[Stored data entries]
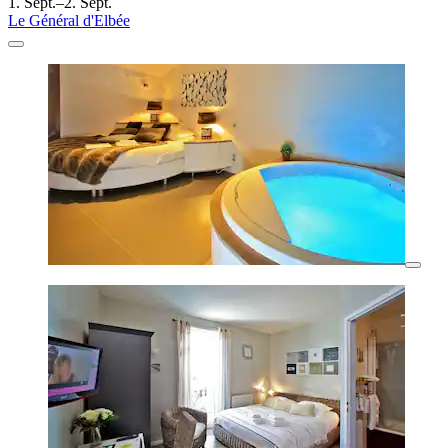
1. Sept.–2. Sept.
Le Général d'Elbée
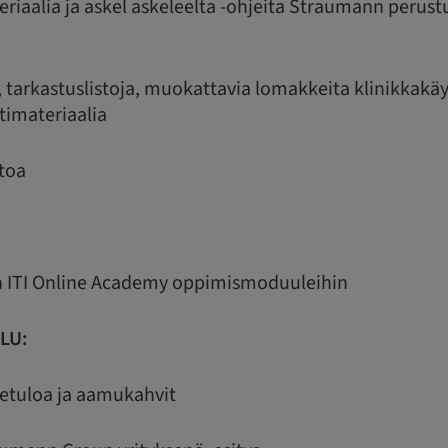
teriaalia ja askel askeleelta -ohjeita Straumann perus
ta, tarkastuslistoja, muokattavia lomakkeita klinikkakä
timateriaalia
etoa
hin ITI Online Academy oppimismoduuleihin
LU:
rvetuloa ja aamukahvit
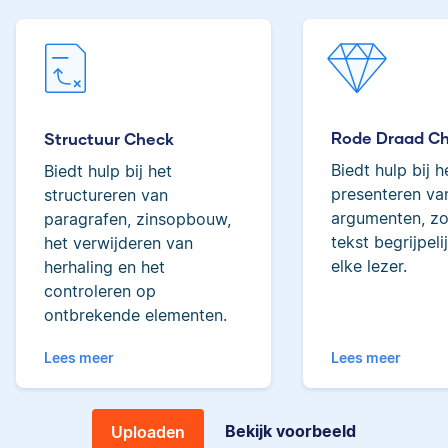
Lilianne
tot de top van Scribbrs
team.
Rode Draad C
Yves
Structuur Check
Biedt hulp bij h
Biedt hulp bij het
Lilianne heeft Engels
presenteren van
structureren van
gestudeerd, is docent
argumenten, zo
paragrafen, zinsopbouw,
journalistiek en heeft
tekst begrijpeli
het verwijderen van
als Scribbr-editor al
elke lezer.
herhaling en het
meer dan 600
Yves heeft een MSc in
studenten geholpen.
controleren op
Econometrie, is
ontbrekende elementen.
poëzieliefhebber en
heeft gewerkt als
Lees meer
Lees meer
wiskundebijlesleraar.
Ingrid
Bekijk voorbeeld
Uploaden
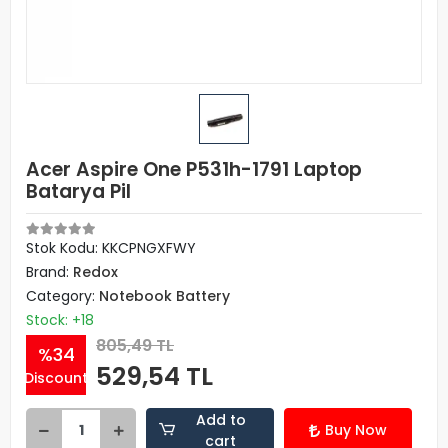
Acer Aspire One P531h-1791 Laptop
Batarya Pil
Stok Kodu: KKCPNGXFWY
Brand:
Redox
Category:
Notebook Battery
Stock: +18
805,49 TL
%34
529,54 TL
Discount
Add to
Buy Now
cart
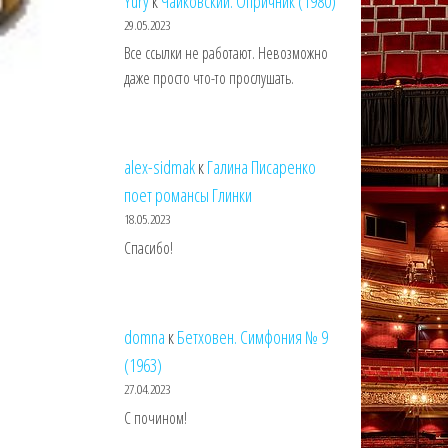
Yury
к
Чайковский. Опричник (1980)
29.05.2023
Все ссылки не работают. Невозможно
даже просто что-то прослушать.
alex-sidmak
к
Галина Писаренко
поет романсы Глинки
18.05.2023
Спасибо!
domna
к
Бетховен. Симфония № 9
(1963)
27.04.2023
С почином!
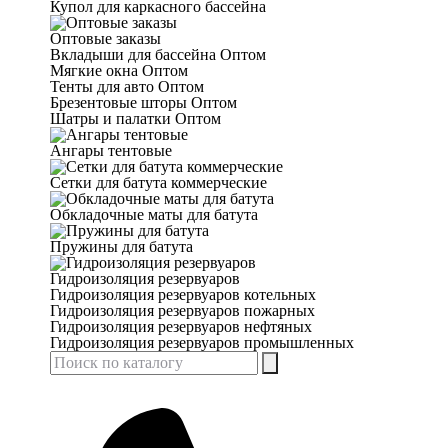
Купол для каркасного бассейна
Оптовые заказы
Вкладыши для бассейна Оптом
Мягкие окна Оптом
Тенты для авто Оптом
Брезентовые шторы Оптом
Шатры и палатки Оптом
Ангары тентовые
Сетки для батута коммерческие
Обкладочные маты для батута
Пружины для батута
Гидроизоляция резервуаров
Гидроизоляция резервуаров котельных
Гидроизоляция резервуаров пожарных
Гидроизоляция резервуаров нефтяных
Гидроизоляция резервуаров промышленных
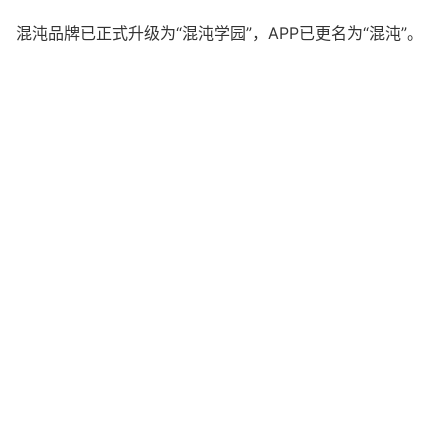
混沌品牌已正式升级为“混沌学园”，APP已更名为“混沌”。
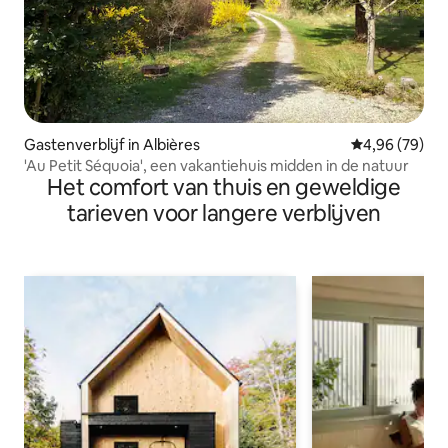
Gastenverblijf in Albières
Gemiddelde be
4,96 (79)
'Au Petit Séquoia', een vakantiehuis midden in de natuur
Het comfort van thuis en geweldige
tarieven voor langere verblijven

Exercise goal: Repeat the text of every row above word for word, leaving out the pictures.

Written answer:
1. Sept.–2. Sept.
Le Général d'Elbée
teriaalia ja askel askeleelta -ohjeita Straumann perus
ta, tarkastuslistoja, muokattavia lomakkeita klinikkakä
timateriaalia
etoa
hin ITI Online Academy oppimismoduuleihin
LU:
rvetuloa ja aamukahvit
Lilianne
tot de top van Scribbrs
team.
Rode Draad C
Yves
Structuur Check
Biedt hulp bij h
Biedt hulp bij het
Lilianne heeft Engels
presenteren van
structureren van
gestudeerd, is docent
argumenten, zo
paragrafen, zinsopbouw,
journalistiek en heeft
tekst begrijpeli
het verwijderen van
als Scribbr-editor al
elke lezer.
herhaling en het
meer dan 600
Yves heeft een MSc in
studenten geholpen.
controleren op
Econometrie, is
ontbrekende elementen.
poëzieliefhebber en
heeft gewerkt als
Lees meer
Lees meer
wiskundebijlesleraar.
Ingrid
Bekijk voorbeeld
Uploaden
Acer Aspire One P531h-1791 Laptop
Batarya Pil
Stok Kodu: KKCPNGXFWY
Brand:
Redox
Category:
Notebook Battery
Stock: +18
805,49 TL
%34
529,54 TL
Discount
Add to
Buy Now
cart
Yury
к
Чайковский. Опричник (1980)
29.05.2023
Все ссылки не работают. Невозможно
даже просто что-то прослушать.
alex-sidmak
к
Галина Писаренко
поет романсы Глинки
18.05.2023
Спасибо!
domna
к
Бетховен. Симфония № 9
(1963)
27.04.2023
С почином!
Купол для каркасного бассейна
Оптовые заказы
Вкладыши для бассейна Оптом
Мягкие окна Оптом
Тенты для авто Оптом
Брезентовые шторы Оптом
Шатры и палатки Оптом
Ангары тентовые
Сетки для батута коммерческие
Обкладочные маты для батута
Пружины для батута
Гидроизоляция резервуаров
Гидроизоляция резервуаров котельных
Гидроизоляция резервуаров пожарных
Гидроизоляция резервуаров нефтяных
Гидроизоляция резервуаров промышленных
混沌品牌已正式升级为“混沌学园”，APP已更名为“混沌”。
Gastenverblijf in Albières
Gemiddelde be
4,96 (79)
'Au Petit Séquoia', een vakantiehuis midden in de natuur
Het comfort van thuis en geweldige
tarieven voor langere verblijven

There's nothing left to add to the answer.